First, John says that the number of the fish was one hundred and fifty-three. On one hand, we might take this simply as a vivid detail provided by the inspired evangelist to show the historicity of this event. It really happened and he recalls the exact number of fish caught in that net that day.

Interpreters of this passage, however, have been prone to find spiritual significance in this exact number.

One commentator I read notes, “Some Greek zoologists held that there were 153 kinds of fish, thus this catch fulfilled Ezekiel 47:10” (William E. Hull, John, Broadman Commentary, 373).

Ezekiel 47:10 And it shall come to pass, that the fishers shall stand upon it from Engedi even unto Eneglaim; they shall be a place to spread forth nets; their fish shall be according to their kinds, as the fish of the great sea, exceeding many.

The same commentator adds: “Further 153 represented the sum of the first seventeen numbers (1 + 2 + 3 …. + 17), and so may be represented by an equilateral triangle with 17 units in the base and one each side…. This ideal figure could stand for “the full number of the Gentiles” (Rom 11:25), to be brought in by the apostolic mission.”

Another commentator suggests the passage fulfills Jeremiah 16:16a: “Behold, I will send for many fishers, saith the LORD, and they shall fish for them…” (Orthodox Study Bible).

Augustine apparently managed to take the number 153 as denoting the law and the gospel (so Calvin says).

Calvin offers the sensible conclusion: “As to the number of fishes, we ought not look for any deep mystery in it.” Instead, we ought simply to receive it as an evidence of Christ’s divine power.

The second intriguing detail: “and for all there were so many, yet was not the net broken.” Remember that in the earlier episode recorded in Luke 5, their nets had broken under the load of the great catch (v. 6). But now we have the miracle of the unbroken net.

It is hard not to see this as pointing to the unity that will be shared among genuine disciples of the Lord Jesus Christ. They will come from many times, many nations, many cultures, many languages, and they will have differences among them, but they will have a genuine unity among them that will come from Christ himself.

Think again of Christ’s prayer for us in John 17:21: “That they all may be one….”

Though many, the net will not be broken.

Again, I tend to see in these actual “physical” events a “spiritual” foreshadowing of what will happen in evangelism.

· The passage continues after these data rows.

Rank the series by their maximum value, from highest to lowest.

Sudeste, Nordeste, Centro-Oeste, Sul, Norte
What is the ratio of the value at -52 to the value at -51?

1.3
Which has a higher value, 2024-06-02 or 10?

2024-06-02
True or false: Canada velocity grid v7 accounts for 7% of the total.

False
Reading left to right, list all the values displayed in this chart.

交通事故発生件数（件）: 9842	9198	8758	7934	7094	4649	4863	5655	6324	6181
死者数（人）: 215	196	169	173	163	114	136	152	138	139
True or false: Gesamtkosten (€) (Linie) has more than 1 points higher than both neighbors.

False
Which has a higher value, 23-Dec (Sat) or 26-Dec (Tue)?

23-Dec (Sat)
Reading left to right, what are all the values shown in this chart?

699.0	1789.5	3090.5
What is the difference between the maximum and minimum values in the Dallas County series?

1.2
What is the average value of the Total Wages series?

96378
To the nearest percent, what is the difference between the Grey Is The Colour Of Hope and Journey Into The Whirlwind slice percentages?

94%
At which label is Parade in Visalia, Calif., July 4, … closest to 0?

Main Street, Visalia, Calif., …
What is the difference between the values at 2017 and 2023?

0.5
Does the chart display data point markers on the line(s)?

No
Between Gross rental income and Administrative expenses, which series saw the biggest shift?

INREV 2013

Calvin, however, sees it much more pragmatically. His insights are worth considering.
He says that the spiritual lesson to be gleaned here is the importance of perseverance in laboring for the kingdom even we see little with respect to visible results. The disciples fished all night and caught nothing, but it due time and at Christ’s direction, they received a great and unexpected result.

He observes:

“In the same manner , also, God often tries believers, that he may lead them the more highly to value his blessing. If we were always prosperous , whenever we out our hand to the labor, scarcely any man would attribute to the blessing of God the success of his exertions, all would boast of their industry, and would kiss their hands.”

And:

“Now if we dislike our calling, because the labor which we undertake appears to be unproductive, yet, when the Lord exhorts us to steadiness and perseverance, we ought to take courage; in the end we shall obtain a happy result, but it will be at the proper time.”

This could be applied to many circumstances:

To a parent despairing at not seeing spiritual fruit in a wayward child.

To a believer meeting hostility for Christ’s sake in his workplace.

To one bearing witness that seems fruitless to an unsaved friend or family member.

To a pastor laboring without the outward signs of progress he might earnestly desire.

It may seem you have fished all night but caught nothing. Do not despair, for so did the disciples at the Sea of Tiberias till Christ did intervene and direct.